* IHRE AUFGABE
Nehmen Sie den Text über Comics in Werkszeitschriften des Bergbaus wieder auf und führen Sie ihn im Anschluss an seinen letzten Satz weiter.

* DOKUMENTTEXT
---------------

Comics, Karikaturen und lustige Bilder waren in den 1950er- und 1960er-Jahren fester Bestandteil vieler Werks- und Zechenzeitschriften. Sie dienten sowohl der Unterhaltung als auch der betrieblichen Kommunikation. Ein inhaltlicher Bezug zum Bergbau war dabei nicht immer gegeben. Die Witzseite der Werkszeitung der Klöckner-Zechen „Unser Pütt“ thematisierte beispielsweise nur gelegentlich das Leben der Bergleute. In der Zeitschrift „Grubensicherheit“ des Oberbergamts Dortmund fanden die Leser:innen dagegen regelmäßig den kurzen Comicstrip „Lau und Schlau“, der humorvoll auf Gefahren des Arbeitsalltags aufmerksam machte und korrekte Verhaltensweisen propagierte.

---------------

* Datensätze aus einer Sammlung
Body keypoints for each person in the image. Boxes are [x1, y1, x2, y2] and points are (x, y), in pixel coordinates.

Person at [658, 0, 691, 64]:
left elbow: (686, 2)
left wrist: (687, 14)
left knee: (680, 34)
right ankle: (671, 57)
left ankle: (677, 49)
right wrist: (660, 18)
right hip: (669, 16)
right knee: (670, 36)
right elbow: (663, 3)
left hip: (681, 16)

---------------

* ERGEBNIS DER AUFGABE
Nicht Einzelbilder oder kurze Bildsequenzen, sondern eine seriell veröffentlichte, zusammenhängende Comicerzählung findet sich zur selben Zeit in ähnlichen Publikationen in Frankreich, wo die 9. Kunst (die Kunstform des Comics) stets einen weit höheren Stellenwert hatte. Zwischen März 1958 und Mai 1969 erschienen in den Zechenzeitschriften des nordfranzösischen Kohlenreviers die Abenteuer von Pic und Briquet. Herausgeber war der staatliche Bergbaukonzern Houillères du bassin du Nord et du Pas-de-Calais (HBNPC). Entstanden in einer Zeit, in der sich die französischen Zechen verstärkt wirtschaftlichem und politischem Druck ausgesetzt sahen, ist dieser Comic ein außergewöhnliches Zeugnis französischer Bergbau- und auch Comicgeschichte. Die betreffenden Zechenzeitschriften, die eingängige Titel wie „Lampe au Chapeau“ (Lampe am Hut), „Nuit et Jour“ (Tag und Nacht) oder „Coups de Pic – Coups de Plume“ (etwa: Hackenschlag und Federstrich) trugen, werden heute u. a. im Archiv des Centre Historique Minier in Lewarde bewahrt. 1998 und 2000 legte das Zentrum zwei der Abenteuer in Albenform neu auf und würdigte so ihren zeitgeschichtlichen Wert.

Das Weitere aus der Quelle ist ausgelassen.